[ВЫБРАННЫЙ ОТРЫВОК]
Все это переворачивается с ног на голову в новом проекте, после прихода деспотической машины и имперского представления. Во-первых, графизм выравнивается по голосу, накладывается на него и становится письмом.
Одновременно он индуцирует голос, но не голос союза, а голос нового союза, фиктивный голос потустороннего мира, который выражается в потоке письма как прямое происхождение. Две эти фундаментальные деспотические категории также являются движением графизма, который одновременно подчиняется голосу, чтобы подчинить себе голос, оттеснить его. С этого момента начинается разрушение магического треугольника — голос больше не поет, а диктует и издает эдикты; графия больше не танцует и не оживляет тела, а записывается в застывшем виде на табличках, камнях и в книгах; глаз начинает читать (письмо не влечет, но предполагает определенное ослепление, потерю зрения и оценки, теперь именно глаз начинает болеть, хотя он получает и другие функции). Впрочем, мы не можем сказать, что этот магический треугольник полностью разрушается, он продолжает существовать в качестве основания, в качестве кирпичика — в том смысле, в каком территориальная система продолжает функционировать в рамках новой машины. Треугольник стал основанием пирамиды, все стороны которой увлекают голос, графию и визуальность к возвышенному единству деспота. Если планом консистенции назвать режим представления в определенной общественной машине, то очевидно, что этот план консистенции изменился, что он стал планом подчинения, а не коннотации. И вот вторая существенная черта — наложение графии на голос вырвало из цепочки трансцендентный объект, немой голос, от которого теперь, как кажется, зависит вся цепочка, объект, по отношению к которому она принимает свою линейную форму. Подчинение графизма голосу индуцирует фиктивный голос высот, который, с другой стороны, теперь выражается не иначе как в знаках испускаемого им письма (откровение). Быть может, это первый монтаж формальных операций, которые приведут к Эдипу (паралогизм экстраполяции) — наложение или система дву-однозначных отношений, которая приводит к исчерпанию отделенного объекта и к линеаризации цепочки, вытекающей из этого объекта.

Данные о ключевых точках скелета
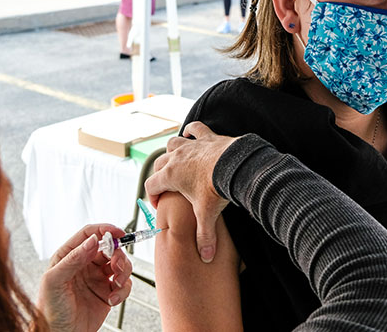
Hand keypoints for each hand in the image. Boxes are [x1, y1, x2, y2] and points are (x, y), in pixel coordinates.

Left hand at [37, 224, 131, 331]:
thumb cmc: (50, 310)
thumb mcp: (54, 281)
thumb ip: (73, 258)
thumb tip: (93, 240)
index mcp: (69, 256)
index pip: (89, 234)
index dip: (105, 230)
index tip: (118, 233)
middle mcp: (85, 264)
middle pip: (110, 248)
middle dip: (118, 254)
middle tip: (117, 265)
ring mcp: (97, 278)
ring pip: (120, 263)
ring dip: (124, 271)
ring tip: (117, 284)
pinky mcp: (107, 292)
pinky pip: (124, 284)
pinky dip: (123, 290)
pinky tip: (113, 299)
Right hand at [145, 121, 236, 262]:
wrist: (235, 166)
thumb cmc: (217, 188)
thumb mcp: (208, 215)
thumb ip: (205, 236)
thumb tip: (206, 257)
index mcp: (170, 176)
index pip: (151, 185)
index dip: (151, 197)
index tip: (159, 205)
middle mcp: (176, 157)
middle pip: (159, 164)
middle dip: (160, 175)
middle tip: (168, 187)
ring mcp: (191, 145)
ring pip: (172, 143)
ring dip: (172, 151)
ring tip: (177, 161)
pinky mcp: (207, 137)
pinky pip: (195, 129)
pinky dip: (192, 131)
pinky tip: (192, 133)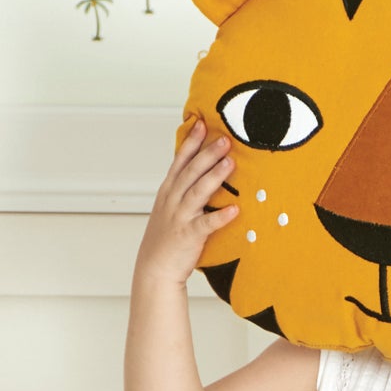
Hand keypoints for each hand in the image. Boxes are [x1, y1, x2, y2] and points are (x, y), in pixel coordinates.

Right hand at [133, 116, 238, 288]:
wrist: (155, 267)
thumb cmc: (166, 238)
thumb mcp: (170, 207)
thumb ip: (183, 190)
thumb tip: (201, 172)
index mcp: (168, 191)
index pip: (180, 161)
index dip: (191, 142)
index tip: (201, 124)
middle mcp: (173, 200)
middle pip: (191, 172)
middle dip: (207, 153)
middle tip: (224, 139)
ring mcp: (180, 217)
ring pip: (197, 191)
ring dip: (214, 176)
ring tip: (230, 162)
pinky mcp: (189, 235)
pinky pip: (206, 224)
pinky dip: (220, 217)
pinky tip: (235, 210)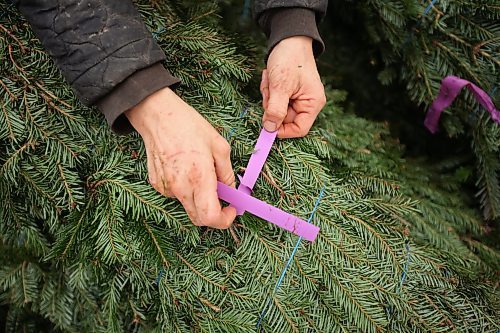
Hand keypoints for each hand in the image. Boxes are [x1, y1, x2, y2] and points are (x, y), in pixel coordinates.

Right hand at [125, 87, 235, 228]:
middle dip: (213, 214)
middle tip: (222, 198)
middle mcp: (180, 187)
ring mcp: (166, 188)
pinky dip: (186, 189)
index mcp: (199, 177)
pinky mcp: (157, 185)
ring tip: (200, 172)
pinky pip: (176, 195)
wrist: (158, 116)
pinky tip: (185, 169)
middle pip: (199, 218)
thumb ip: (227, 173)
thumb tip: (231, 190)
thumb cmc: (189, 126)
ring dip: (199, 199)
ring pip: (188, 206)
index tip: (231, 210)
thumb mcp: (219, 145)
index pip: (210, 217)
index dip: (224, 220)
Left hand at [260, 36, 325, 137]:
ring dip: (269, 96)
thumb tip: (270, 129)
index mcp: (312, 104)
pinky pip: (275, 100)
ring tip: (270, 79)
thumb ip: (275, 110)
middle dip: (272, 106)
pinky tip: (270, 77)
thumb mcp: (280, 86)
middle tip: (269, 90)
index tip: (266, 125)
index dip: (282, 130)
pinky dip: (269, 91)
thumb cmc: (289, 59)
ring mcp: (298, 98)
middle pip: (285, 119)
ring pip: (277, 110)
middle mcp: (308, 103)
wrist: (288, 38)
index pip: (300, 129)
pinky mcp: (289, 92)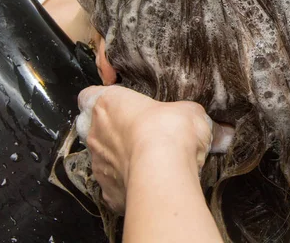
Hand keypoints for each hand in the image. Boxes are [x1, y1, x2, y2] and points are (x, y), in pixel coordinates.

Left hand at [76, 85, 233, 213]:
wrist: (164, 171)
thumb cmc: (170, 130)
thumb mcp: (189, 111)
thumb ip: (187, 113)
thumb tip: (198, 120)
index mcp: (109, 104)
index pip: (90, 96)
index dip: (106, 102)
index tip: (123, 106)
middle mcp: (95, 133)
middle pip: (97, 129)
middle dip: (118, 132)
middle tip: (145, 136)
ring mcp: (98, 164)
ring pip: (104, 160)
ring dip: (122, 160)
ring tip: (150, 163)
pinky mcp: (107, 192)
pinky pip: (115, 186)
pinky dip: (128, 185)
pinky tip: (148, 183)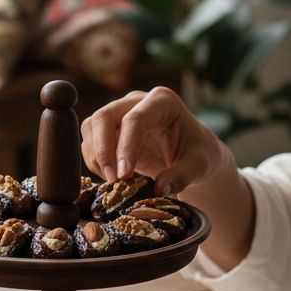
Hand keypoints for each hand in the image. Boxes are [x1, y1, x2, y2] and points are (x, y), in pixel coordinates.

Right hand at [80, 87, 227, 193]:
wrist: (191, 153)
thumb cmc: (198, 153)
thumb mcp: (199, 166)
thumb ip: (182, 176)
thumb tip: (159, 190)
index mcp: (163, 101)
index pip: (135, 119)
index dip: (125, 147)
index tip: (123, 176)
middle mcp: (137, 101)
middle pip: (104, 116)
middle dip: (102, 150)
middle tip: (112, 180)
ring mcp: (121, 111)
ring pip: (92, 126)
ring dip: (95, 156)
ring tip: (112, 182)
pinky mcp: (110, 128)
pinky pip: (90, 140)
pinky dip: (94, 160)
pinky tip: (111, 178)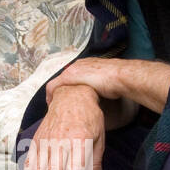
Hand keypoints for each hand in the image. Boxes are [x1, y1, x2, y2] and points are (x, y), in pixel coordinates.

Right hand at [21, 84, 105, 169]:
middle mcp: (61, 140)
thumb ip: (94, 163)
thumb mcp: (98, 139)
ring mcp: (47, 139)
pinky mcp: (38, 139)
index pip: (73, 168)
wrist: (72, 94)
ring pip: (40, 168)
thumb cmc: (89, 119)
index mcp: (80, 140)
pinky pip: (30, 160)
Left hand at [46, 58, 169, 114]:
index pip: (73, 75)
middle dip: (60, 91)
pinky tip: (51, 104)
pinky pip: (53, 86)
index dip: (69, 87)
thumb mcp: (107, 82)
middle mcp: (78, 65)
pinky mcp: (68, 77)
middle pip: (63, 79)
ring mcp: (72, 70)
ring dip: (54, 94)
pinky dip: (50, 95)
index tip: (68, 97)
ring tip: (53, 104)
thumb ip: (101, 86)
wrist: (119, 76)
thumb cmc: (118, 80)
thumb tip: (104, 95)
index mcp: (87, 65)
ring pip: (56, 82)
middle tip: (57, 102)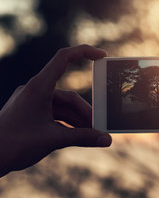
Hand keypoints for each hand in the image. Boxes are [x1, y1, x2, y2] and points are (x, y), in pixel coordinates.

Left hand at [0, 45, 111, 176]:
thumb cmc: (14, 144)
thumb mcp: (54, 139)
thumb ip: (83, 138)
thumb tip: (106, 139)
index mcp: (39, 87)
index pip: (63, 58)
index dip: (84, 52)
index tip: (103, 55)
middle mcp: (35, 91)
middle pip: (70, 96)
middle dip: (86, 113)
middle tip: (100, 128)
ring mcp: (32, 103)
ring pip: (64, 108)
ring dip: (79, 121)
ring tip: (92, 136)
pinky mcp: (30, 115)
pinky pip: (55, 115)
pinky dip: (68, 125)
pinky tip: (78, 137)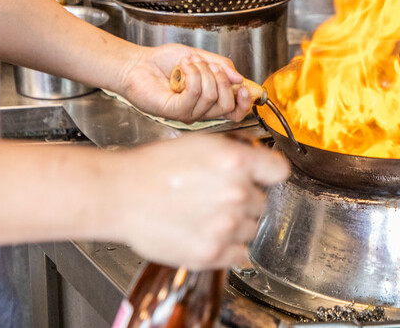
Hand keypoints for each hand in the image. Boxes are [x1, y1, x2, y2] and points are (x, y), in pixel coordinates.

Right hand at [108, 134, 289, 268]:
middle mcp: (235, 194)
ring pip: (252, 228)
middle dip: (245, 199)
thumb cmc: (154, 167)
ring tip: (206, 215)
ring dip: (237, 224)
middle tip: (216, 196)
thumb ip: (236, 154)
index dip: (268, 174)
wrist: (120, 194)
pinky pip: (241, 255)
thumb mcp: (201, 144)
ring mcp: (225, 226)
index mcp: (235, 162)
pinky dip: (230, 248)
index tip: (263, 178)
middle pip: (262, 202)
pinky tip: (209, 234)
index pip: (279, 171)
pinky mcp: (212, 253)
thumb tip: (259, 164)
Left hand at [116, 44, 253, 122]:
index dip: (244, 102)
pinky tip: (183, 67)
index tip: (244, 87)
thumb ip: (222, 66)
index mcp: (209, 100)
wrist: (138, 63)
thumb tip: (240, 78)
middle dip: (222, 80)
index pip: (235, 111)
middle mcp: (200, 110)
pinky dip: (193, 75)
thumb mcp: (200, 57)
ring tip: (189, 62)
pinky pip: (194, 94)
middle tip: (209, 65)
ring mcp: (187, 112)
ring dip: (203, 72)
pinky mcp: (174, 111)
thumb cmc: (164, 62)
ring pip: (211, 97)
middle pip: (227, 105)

[ЗАДАНИЕ 1] Где, по словам отрывка, теперь записывается графия в застывшем виде?
[ЗАДАНИЕ 2] Выпиши из отрывка без изменений часть, начиная со слов «Все это переворачивается» и заканчивая словами «и становится письмом.».
[ЗАДАНИЕ 3] Переведи на английский это предложение из отрывка: «Треугольник стал основанием пирамиды, все стороны которой увлекают голос, графию и визуальность к возвышенному единству деспота».

[РАЗБОР РЕШЕНИЯ 1] На табличках, камнях и в книгах.

[РАЗБОР РЕШЕНИЯ 2]
Все это переворачивается с ног на голову в новом проекте, после прихода деспотической машины и имперского представления. Во-первых, графизм выравнивается по голосу, накладывается на него и становится письмом.

[РАЗБОР РЕШЕНИЯ 3] The triangle became the base of a pyramid, all of whose sides draw the voice, graphia, and visuality toward the sublime unity of the despot.